Action à la Serre des 3 moulins pour les saisonniers de l'agriculture

Publié le 15/05/2011 à 00H00 (mis à jour le 01/06/2011 à 07H49)
Le Syndicat de la Transformation Agroalimentaire et de la Production de Loire Atlantique a inscrit dans son programme une action envers les saisonniers en agriculture en lien avec a FGA et les syndicats de la région des Pays de la Loire.
Action à la Serre des 3 moulins pour les saisonniers de l'agriculture
Action à la Serre des 3 moulins pour les saisonniers de l'agriculture
Le Syndicat de la Transformation Agroalimentaire et de la Production de Loire Atlantique a inscrit dans son programme une action envers les saisonniers en agriculture en lien avec a FGA et les syndicats de la région des Pays de la Loire.

Cette action s’est déroulée en complémentarité avec la tournée du bus confédéral. Elle devait permettre d’aller à la rencontre des travailleurs agricoles à d’autres moments que l’été, quand la saisonnalité bat son plein.


Le 21 avril dernier, la première «action saisonniers» a eu lieu aux Serres des 3 Moulins en Loire-Atlantique au moment de la récolte du muguet.

Une bonne vingtaine de militants du syndicat Transformation Agroalimentaire 44, de la FGA, du Syndicat Général Agroalimentaire 49 mais aussi de l’Union Départementale 44 sont allés à la rencontre de 1000 travailleurs saisonniers de l’exploitation afin de les renseigner sur leurs droits (grille de salaire, temps de travail, contrats, nouvelles dispositions sur l’indemnisation chômage, droits des travailleurs migrants…).


Alors qu’ils s’attendaient à trouver beaucoup d’étudiants en CDD ou de personnes venues «faire» le muguet par tradition, nous avons été très surpris de découvrir une très forte majorité de migrants (principalement africains, demandeurs d’asile ou venus spécialement), mais aussi un nombre non négligeable de retraités qui n’ont d’autre choix pour vivre décemment que de continuer à travailler parfois bien au-delà de l’âge de la retraite.

Une fois sur leur lieu de travail, il a été difficile de beaucoup échanger avec eux tant ils semblaient craindre des représailles de leur employeur. Il faudra à l’avenir essayer de les joindre non seulement sur leur exploitation, mais aussi dans un autre cadre (sur les lieux où ils logent ou bien où ils ont l’habitude de se rencontrer), afin de connaître plus précisément leur contrat de travail, s’ils ont trouvé cet emploi par l’intermédiaire d’un prestataire de service européen, leurs conditions de logement, le taux horaire auquel ils sont rémunérés…

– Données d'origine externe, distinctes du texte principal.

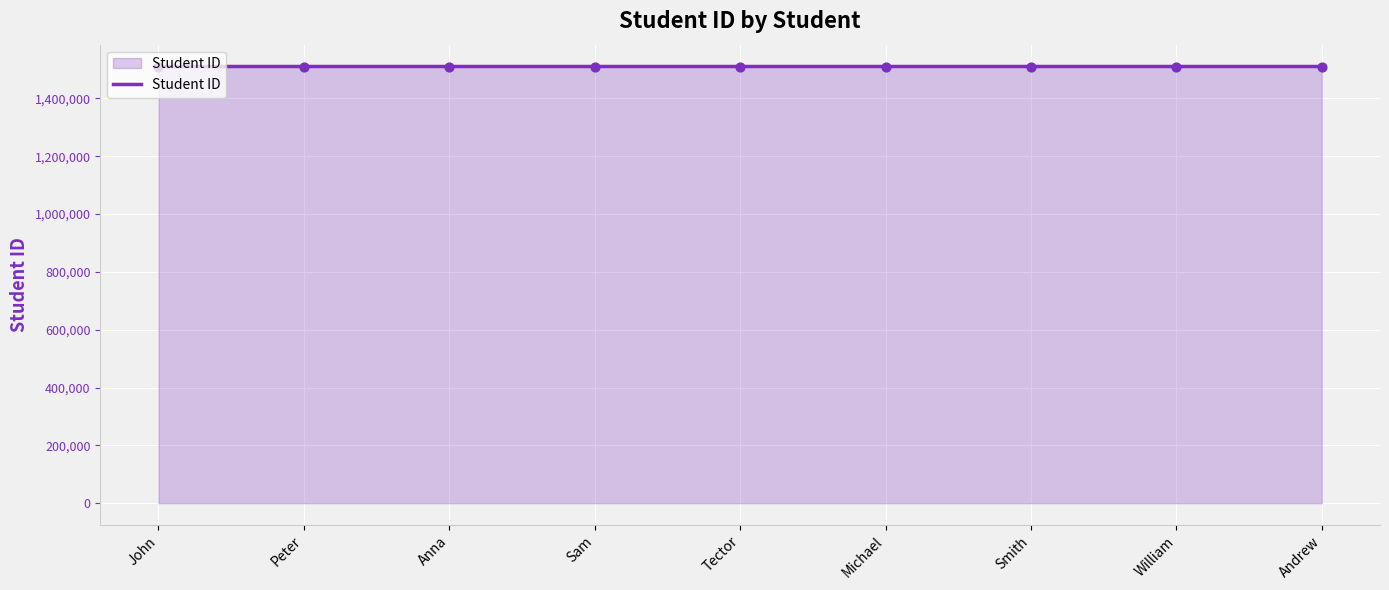

Approximately how many times larger is the value at Peter compared to John?

1.0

Bien que nos tracts aient été avant tout informatifs, l’employeur n’a pas apprécié notre action et avait d’emblée averti la gendarmerie, après que nous l’ayons prévenu de notre arrivée par courrier. Il a eu des propos parfois très agressifs, allant même jusqu’à bousculer une militante. De tels agissements laissent supposer la considération que ce patron porte à ses salariés. La confidence d’un saisonnier rencontré en arrivant et «viré» sur le champ, sans préavis, car il n’était pas assez rapide, est venue confirmer notre intuition.

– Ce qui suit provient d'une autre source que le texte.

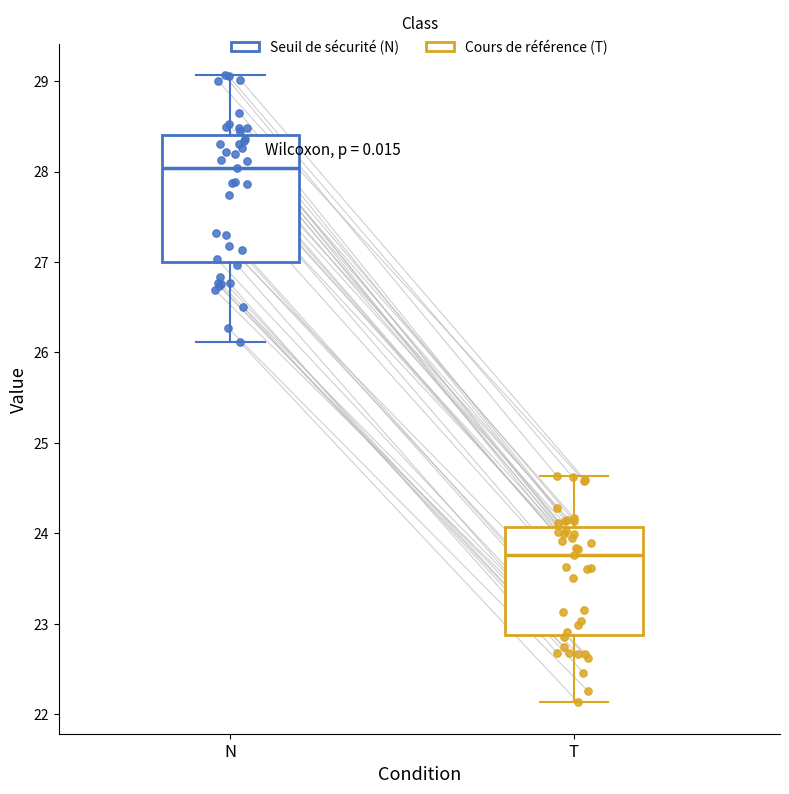

Which box has the lowest median line?

T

Cette «action saisonniers», la première de ce type en Loire-Atlantique, a été un vrai succès et riche d’enseignements. Les militants ont vécu des moments forts. Le syndicat de la transformation Agroalimentaire 44 a déjà eu quelques retours de travailleurs rencontrés, ce jour-là, grâce au tract et au guide saisonnier, qui ont été distribués. Les acteurs du jour se sont déjà promis de recommencer l’année prochaine, en réfléchissant à modifier peut-être l’approche, afin d’être encore plus efficaces en termes d’information et de conseil auprès de ces travailleurs dont la précarité est la première fragilité.